=== Supplied records ===
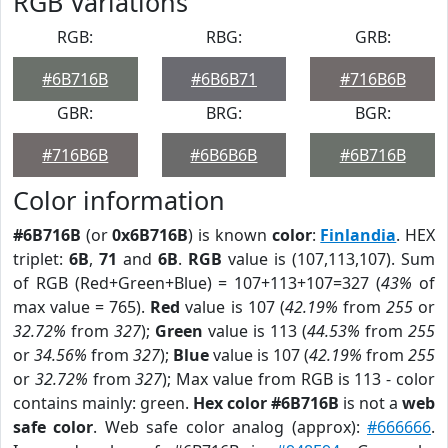
RGB Variations
RGB:
RBG:
GRB:
#6B716B
#6B6B71
#716B6B
GBR:
BRG:
BGR:
#716B6B
#6B6B6B
#6B716B
Color information
#6B716B
(or
0x6B716B
) is known
color
:
Finlandia
. HEX
triplet:
6B
,
71
and
6B
.
RGB
value is (107,113,107). Sum
of RGB (Red+Green+Blue) = 107+113+107=327 (
43%
of
max value = 765).
Red
value is 107 (
42.19%
from
255
or
32.72%
from
327
);
Green
value is 113 (
44.53%
from
255
or
34.56%
from
327
);
Blue
value is 107 (
42.19%
from
255
or
32.72%
from
327
); Max value from RGB is 113 - color
contains mainly: green.
Hex color #6B716B
is not a
web
safe color
. Web safe color analog (approx):
#666666
.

=== Directive ===
Please copy each line from the material above in which the string "Blue" appears.

=== Solution for this problem ===
of RGB (Red+Green+Blue) = 107+113+107=327 (
Blue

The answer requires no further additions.